En su primera encíclica, Lumen fidei, Francisco dice que “el ídolo es un pretexto para ponerse a sí mismo en el centro de la realidad, adorando la obra de las propias manos”. Y más adelante, que “la idolatría es siempre politeísta, ir sin meta alguna de un señor a otro”.
La idolatría religiosa tiene su paralelo en la política, y su nombre es el culto a la personalidad. El destinatario y la motivación de la exaltación de la persona u objeto del fervor irracional y generalizado son distintos, pero el mecanismo psicológico y social es el mismo.
Abundaron los casos de culto a la personalidad a lo largo de la historia. Sólo en el siglo XX, a los nombres de Mussolini, Hitler, Stalin, Mao o Ceausescu los lectores pueden añadir su propia lista con otros, mucho más cercanos a nosotros en el tiempo y el espacio…
En todos los casos enumerados se trató de marcadas personalidades, dotadas de una férrea voluntad de poder, con poca o ninguna afición por los valores democráticos, con casi ningún escrúpulo en lo que al recurso a la violencia se refiere, y con un aparato político y mediático organizado en función de la perpetuación de los modelos que cada uno propiciaba.

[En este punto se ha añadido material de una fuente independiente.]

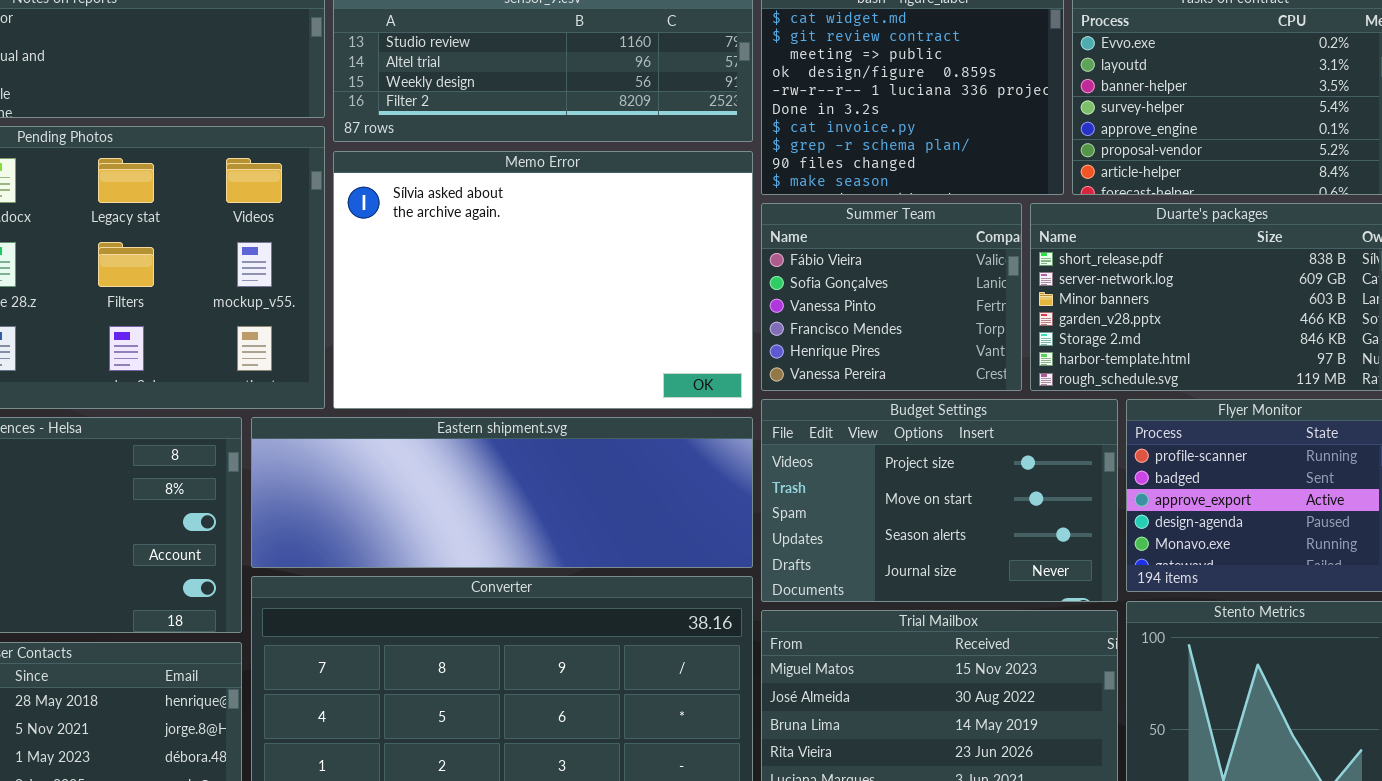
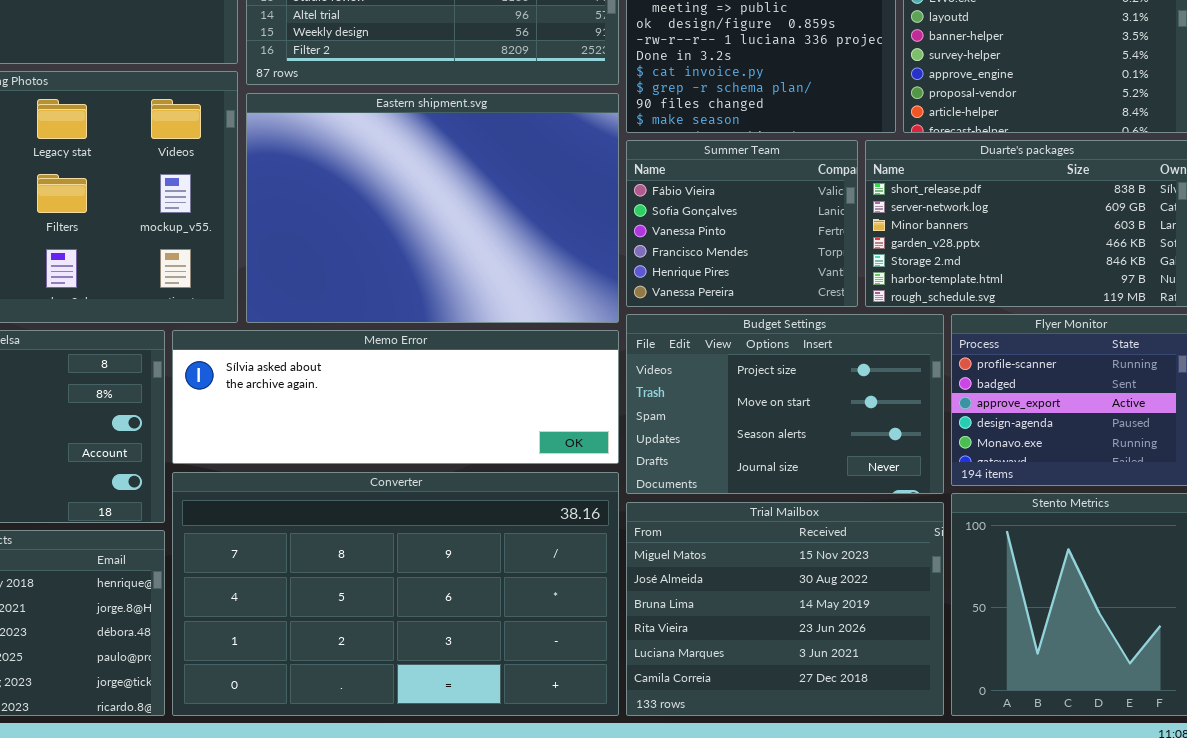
Memo Error: [333,151,753,409] -> [172,330,619,464], moved, resized
Eastern shipment.svg: [251,417,753,568] -> [246,93,619,323], moved, resized

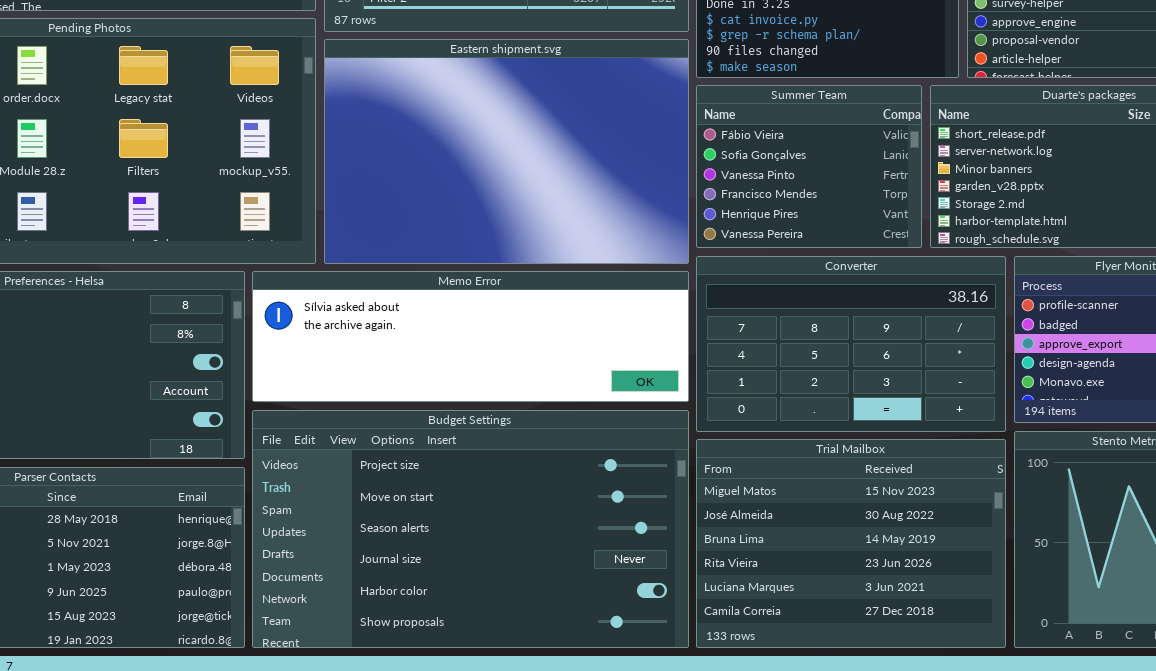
Budget Settings: [626,314,944,494] -> [252,410,689,648], moved, resized
Converter: [172,472,619,716] -> [696,256,1006,432], moved, resized

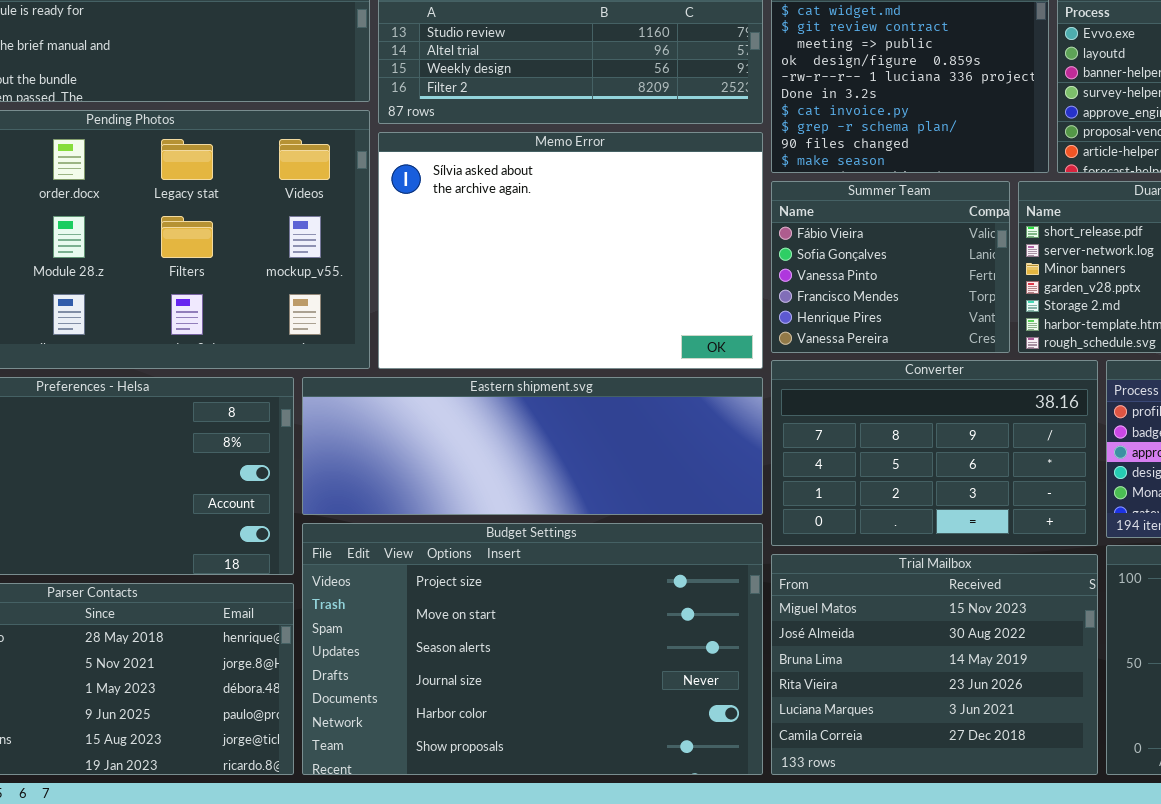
Eastern shipment.svg: [324,39,689,264] -> [302,377,763,515], moved, resized
Memo Error: [252,271,689,402] -> [378,132,763,369], moved, resized

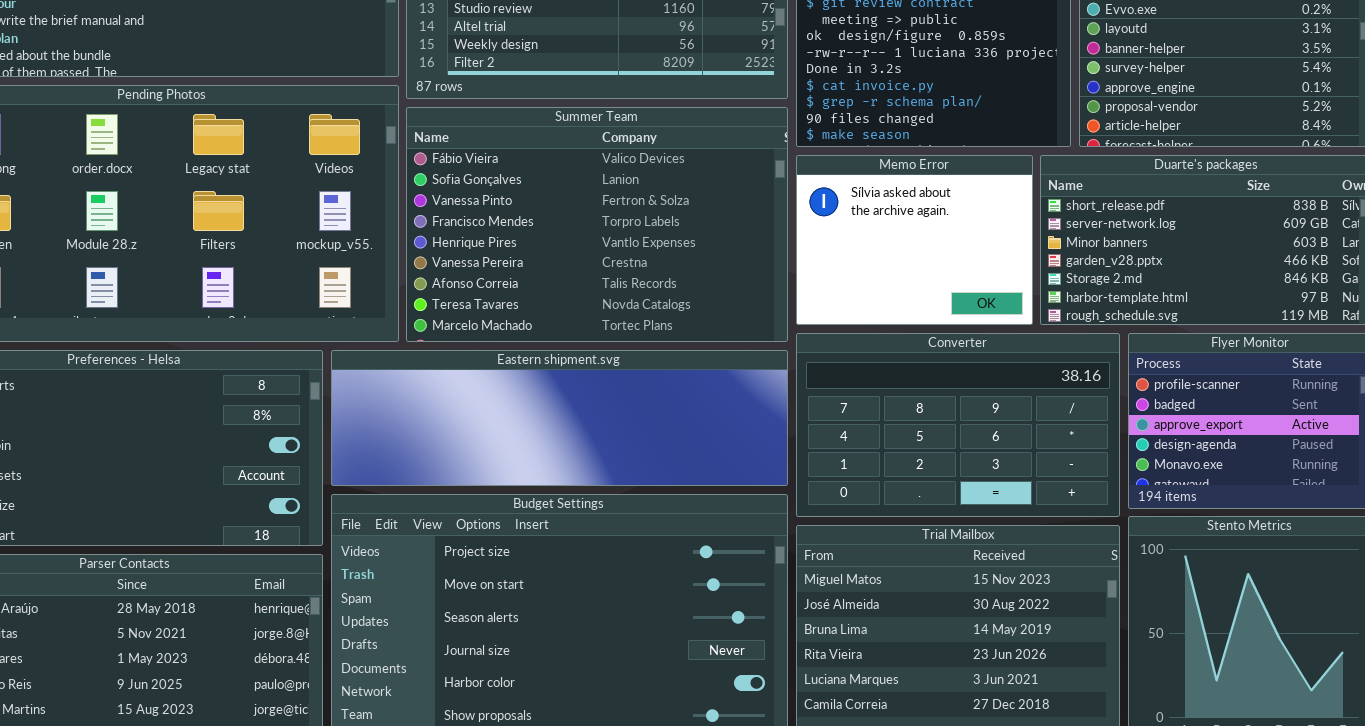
Memo Error: [378,132,763,369] -> [796,155,1033,325], moved, resized
Summer Team: [771,181,1010,353] -> [406,107,788,342], moved, resized

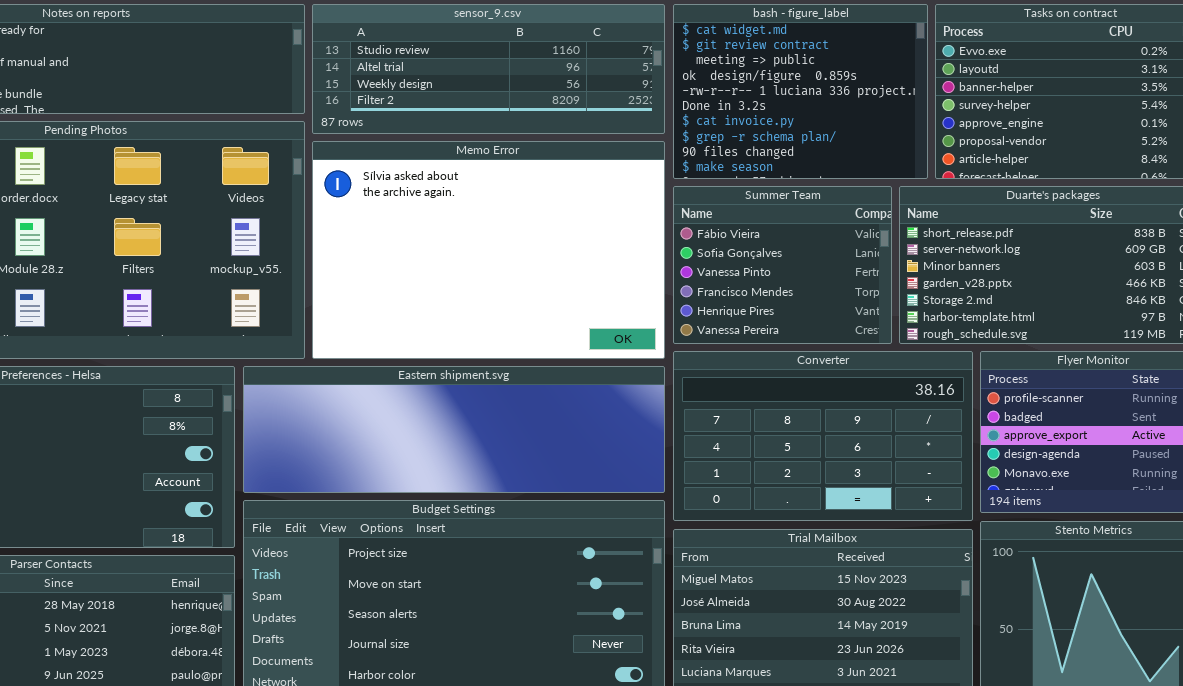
Summer Team: [406,107,788,342] -> [673,186,892,344], moved, resized
Memo Error: [796,155,1033,325] -> [312,141,665,359], moved, resized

Justo es señalar también que no sólo en política se frecuentan las prácticas del culto a la personalidad. Tanto en el mundo del deporte como en la industria cultural del cine y la televisión, por ejemplo, se fomenta la creación de efímeros “ídolos”, como se los denomina popularmente. Es obvio que las motivaciones y los efectos de estos casos tienen su especificidad y no son sin más asimilables a los del campo político.
Cierto es que, más allá de los intereses políticos y/o económicos que suelen operar detrás del culto idolátrico a la personalidad, existe también el fenómeno de la admiración que naturalmente despiertan las conductas ejemplares en la sociedad. La admiración es la respuesta natural ante la conducta heroica, la virtud probada, la excelencia artística, la santidad de vida, la austeridad en el ejercicio del poder y en tantos otros campos de la actividad humana. Figuras como Martin Luther King, Nelson Mandela, Albert Schweitzer, Bernardo Houssay, Ernesto Sabato, el cura Brochero y tantísimos otros, despertaron espontáneamente, por distintos motivos, el afecto popular sin que a nadie se le ocurriera asociar sus nombres a la idolatría.
En este contexto es bueno poner de relieve los gestos ejemplares de Francisco, que hizo retirar una prematura estatua con su figura en el jardín de la Curia porteña y pidió a la multitud congregada en Roma que no exaltaran su nombre sino el de su maestro Jesús, el profeta hossanado, crucificado y resucitado en Jerusalén.